Salah satu detail yang luput dari perhatian penonton, tetapi krusial bagi cerita, adalah kehadiran pecel di warung Simbok. Bahan makanan yang tampak sederhana itu justru membantu aktor membangun suasana dan mendalami peran.
Tantangan terbesar muncul saat proses pembuatan dekorasi. Dengan anggota tim yang hanya berjumlah tiga orang dan semuanya perempuan, pekerjaan fisik kerap menjadi ujian. Sulit membayangkan betapa kompleksnya pekerjaan mereka hanya dari posisi penonton. Menjelang hari-H, tekanan tak berkurang. Meski tidak ada properti yang rusak, perubahan mendadak tetap terjadi. Beberapa jam sebelum pementasan, bangunan pabrik tahu harus ditambah tripleks.
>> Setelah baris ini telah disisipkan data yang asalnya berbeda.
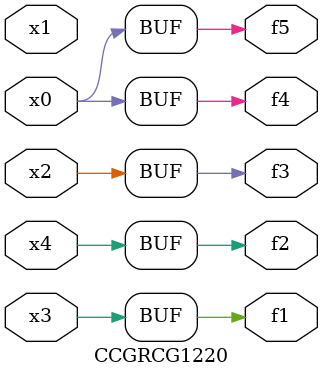
<source format=v>
module CCGRCG1220(
	input x0, x1, x2, x3, x4,
	output f1, f2, f3, f4, f5
);
	assign f1 = x3;
	assign f2 = x4;
	assign f3 = x2;
	assign f4 = x0;
	assign f5 = x0;
endmodule

</source>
Ketegangan belum sepenuhnya usai ketika dekorasi dipasang di atas panggung. Bangunan pabrik tahu yang dilengkapi pintu sempat menimbulkan kekhawatiran karena posisinya berpotensi goyang saat digunakan aktor. Namun, setelah dilakukan penyesuaian, dekorasi tersebut tetap berfungsi dengan baik selama pementasan berlangsung.
Saat lampu panggung menyala, dekorasi akhirnya menyatu dengan cerita. Aktor bergerak di antara bangunan dan properti yang telah dirancang, sementara pencahayaan mempertegas tekstur dan warna panggung. Di titik inilah kerja tim setting mencapai puncaknya—ketika dekorasi tidak lagi disadari sebagai benda, melainkan sebagai bagian dari narasi.
Malam itu, panggung Jagat Rasa 2025 tidak hanya menampilkan cerita para aktor. Ia juga menyimpan kisah tentang kerja kolektif, ketekunan, dan tangan-tangan yang bekerja dalam diam. Di balik cahaya lampu dan tepuk tangan penonton, tim setting telah lebih dulu membangun dunia agar cerita yang mereka bawa dapat bernyawa.